Politik

USA Mammut-Recherche der New York Times zerstört Trumps Mythos vom Selfmade-Milliardär und legt dubiose Finanztricks offen

Kunst des steuerfreien Erbens

Archivartikel

Washington.Seine TV-Show „The Apprentice“ („Der Lehrling“) begann mit einer beeindruckenden Kamerafahrt vorbei an Privatjets, Hochhäusern und dem Mercedes-Stern an seinem Auto. Das Vermögen habe er durch unternehmerisches Geschick aufgehäuft, brüstete sich Donald Trump in dem Buch „The Art of the Deal“ („Die Kunst des Erfolgs“). „Ich war zunächst ein erfolgreicher Geschäftsmann, dann ein Top-Fernsehstar und nun Präsident der Vereinigten Staaten. Das qualifiziert mich nicht nur als schlau, sondern als genial“, twitterte er kürzlich. Doch nun gerät der Mythos vom Selfmade-Milliardär schwer ins Wanken.

Offenbar hat Trump einen großen Teil seines Vermögens nicht selbst verdient, sondern von seinem Vater geschenkt bekommen. Dabei wurden nach Recherchen der New York Times hunderte Millionen Dollar Steuern durch legale und illegale Tricks vermieden oder umgangen. Schon als Achtjähriger besaß Donald Trump demnach eine Million. Insgesamt übertrug ihm der Vater nach heutiger Kaufkraft Vermögenswerte von 413 Millionen Dollar (rund 475 Mio. Euro) aus seinem Immobilienimperium. Hätte der Sohn das Geld in einem Aktienindex angelegt, wäre es nach Expertenberechnungen inzwischen auf rund zwei Milliarden Dollar angewachsen.

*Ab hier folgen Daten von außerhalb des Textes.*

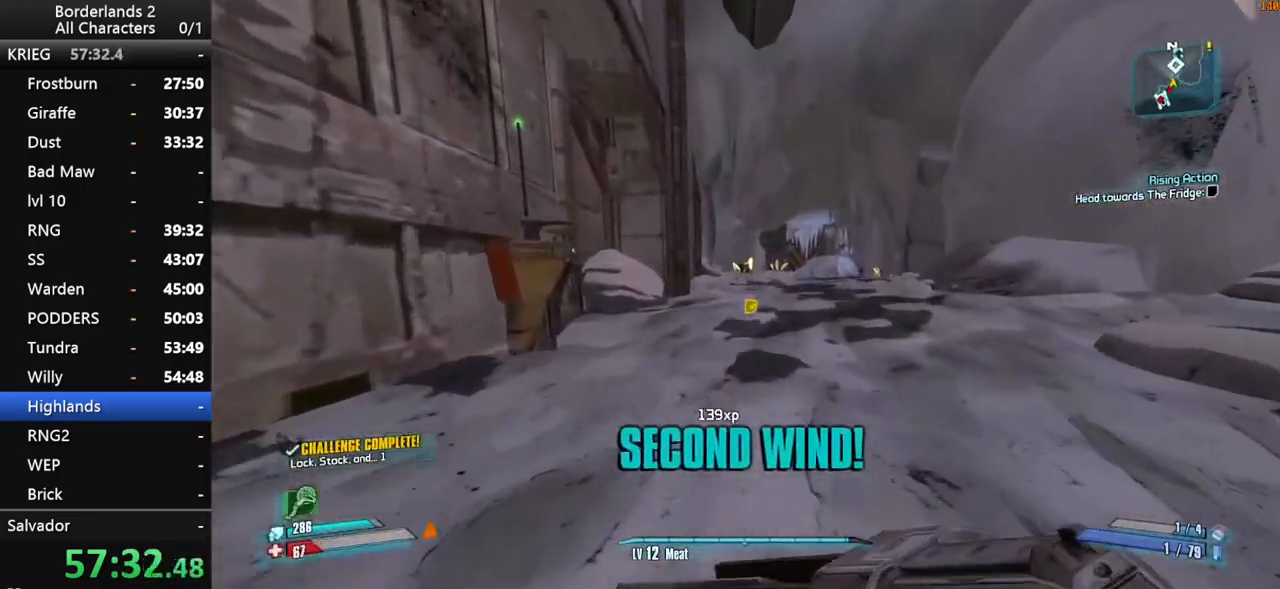
{"keys": ["shift", "space", "w"], "mouse": [], "mouse_move": "still", "events": [[33, "d", "down"], [83, "shift", "down"], [183, "d", "up"], [183, "shift", "up"], [283, "shift", "down"], [366, "space", "down"]]}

Das Magazin Forbes schätzt Trumps Vermögen auf etwa drei Milliarden Dollar.

Dreijähriger mit Top-Gehalt

Mit acht Zeitungsseiten und zahlreichen Belegen ist die Steuer-Story eine der umfangreichsten Investigativrecherchen, die die New York Times je veröffentlicht hat. Drei Reporter saßen mehr als ein Jahr an dem Thema und sichteten rund 100 000 Dokumente – darunter die Steuererklärungen von Trumps Vater Fred, der 1999 verstarb. In Akten und Interviews stießen die Reporter auf „ein Muster von Täuschung und Verschleierung“. Der Präsident selbst weigert sich, seine Steuerunterlagen offenzulegen. Ausführlich beschreibt die New York Times, wie Fred Trump sein Vermögen zu Lebzeiten an seine fünf Kinder übertrug und dabei mit abenteuerlichen Konstruktionen den Fiskus umging. Insgesamt transferierte er angeblich mehr als eine Milliarde Dollar. Statt der eigentlich fälligen 550 Millionen Dollar Steuern wurden jedoch nur 52 Millionen Dollar abgeführt.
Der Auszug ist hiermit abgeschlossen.